- Advance 4Q Personal Consumption rose 4.4% versus estimates of a 4.4% gain and a 2.8% rise in 3Q.
- Advance 4Q GDP Price Index rose 1.5% versus estimates of a 1.5% increase and a 1.9% gain in 3Q.
- The 4Q Employment Cost Index rose .8% versus estimates of a 1.0% gain and a 1.0% increase in 3Q.
- The Chicago Purchasing Manager for January fell to 48.8 versus estimates of 52.0 and a downwardly revised reading of 51.6 in December.
- Construction spending for December fell .4% versus estimates of unch. and an upwardly revised .1% gain in November.
BOTTOM LINE: The US economy grew at a faster-than-forecast annual pace of 3.5% last quarter, propelled by a rebound in consumer spending as gasoline prices fell and wages grew, Bloomberg said.

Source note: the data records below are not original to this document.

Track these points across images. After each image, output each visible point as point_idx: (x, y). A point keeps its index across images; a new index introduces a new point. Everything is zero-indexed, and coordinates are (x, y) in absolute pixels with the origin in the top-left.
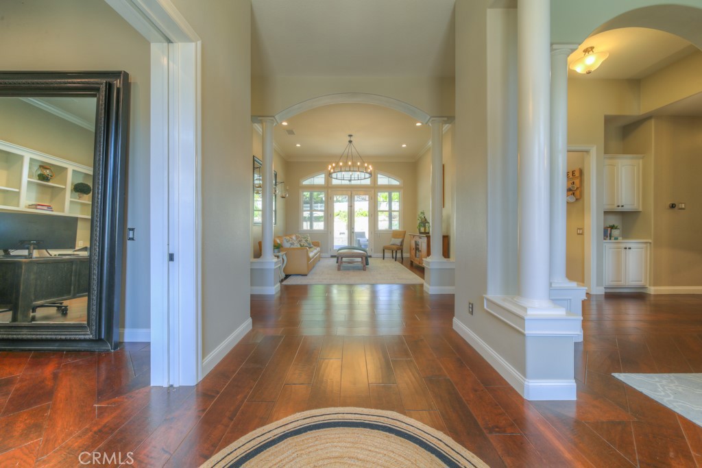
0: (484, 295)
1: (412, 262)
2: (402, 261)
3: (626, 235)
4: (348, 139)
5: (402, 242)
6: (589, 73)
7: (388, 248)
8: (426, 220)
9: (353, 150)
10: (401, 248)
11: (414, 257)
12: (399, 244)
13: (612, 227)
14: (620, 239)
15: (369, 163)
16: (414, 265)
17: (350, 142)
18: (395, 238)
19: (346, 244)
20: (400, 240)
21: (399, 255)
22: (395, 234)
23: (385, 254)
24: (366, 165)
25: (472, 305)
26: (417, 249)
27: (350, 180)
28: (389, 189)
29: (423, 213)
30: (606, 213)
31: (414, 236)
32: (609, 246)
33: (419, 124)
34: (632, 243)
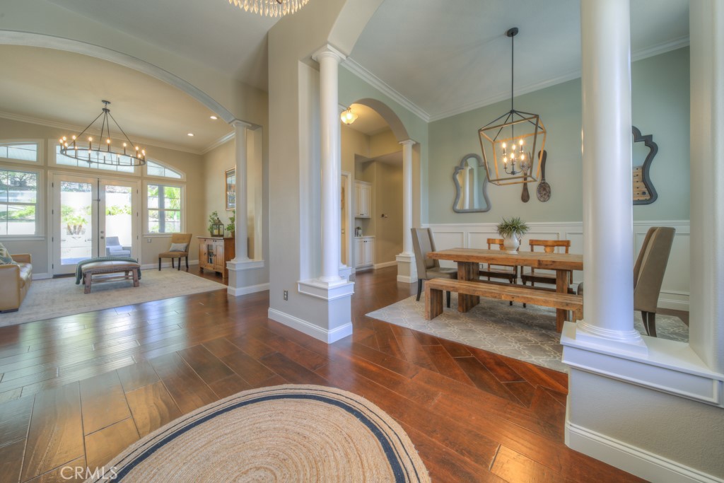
0: (299, 282)
1: (202, 269)
2: (187, 268)
3: (364, 233)
4: (103, 105)
5: (187, 248)
6: (348, 124)
7: (166, 256)
8: (219, 221)
9: (111, 122)
10: (185, 254)
11: (206, 262)
12: (184, 250)
13: (358, 228)
14: (362, 236)
15: (142, 146)
16: (205, 271)
17: (106, 110)
18: (175, 243)
19: (88, 255)
20: (185, 244)
21: (183, 263)
22: (176, 238)
23: (162, 264)
24: (137, 148)
25: (287, 292)
26: (210, 254)
27: (89, 161)
28: (161, 182)
29: (215, 214)
30: (356, 219)
31: (205, 239)
32: (357, 240)
33: (214, 118)
34: (367, 238)
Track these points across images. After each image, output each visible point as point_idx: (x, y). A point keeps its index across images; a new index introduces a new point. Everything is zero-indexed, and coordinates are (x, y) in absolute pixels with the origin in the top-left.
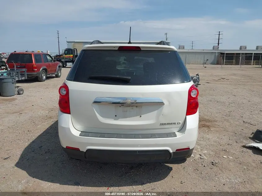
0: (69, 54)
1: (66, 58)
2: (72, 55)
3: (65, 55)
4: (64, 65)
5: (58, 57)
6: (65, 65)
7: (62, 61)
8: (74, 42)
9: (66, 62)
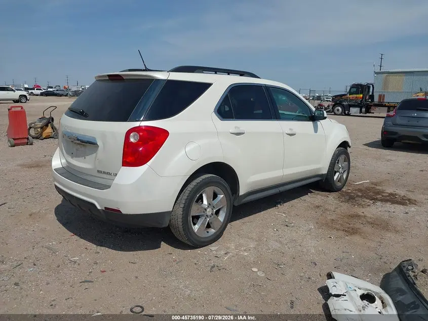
0: (357, 94)
1: (351, 100)
2: (361, 96)
3: (350, 95)
4: (345, 111)
5: (339, 98)
6: (347, 112)
7: (343, 105)
8: (389, 73)
9: (350, 106)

The US economy grew an above-average 3.4% for all of 2006. The GDP Price Index rose at an annual rate of 1.5%, the smallest gain in more than 3 years, suggesting inflation is well contained, notwithstanding above-average growth. Consumer spending, which accounts for 70% of US economic growth, rose 4.4% last quarter versus a 2.8% increase the prior quarter. A smaller trade deficit also boosted growth as it added 1.6 percentage points to GDP, the most in 10 years. Inventory de-stocking subtracted .7 percentage points from growth. I believe U.S. GDP growth averages 3.0% this year as housing and auto-related weakness subsides and the deflator subtracts less from nominal growth as inflation continues to decelerate.
The Chicago Purchasing Manager Index unexpectedly contracted for the first time since April 2003 as new orders fell, Bloomberg reported. A gauge of order backlogs rose to 46.4 versus 44.5 in December. As well, the production index rose to 53.2 from 49.7 the prior month. The employment component of the index fell to 42.8 from 48.2 prior. The prices paid component fell to 54.9 from 56.9 prior. I continue to believe manufacturing will trend higher throughout the year as the effects of auto production and housing subside.
Construction spending in the US fell in December, Bloomberg reported. Private residential building fell 1.6%, the ninth straight decrease. Private non-residential construction rose .9% in December and surged 14.5% from year-ago levels. Homebuilding construction will remain muted throughout the year. This will result is a dramatic decline in housing inventories as demand is still relatively healthy.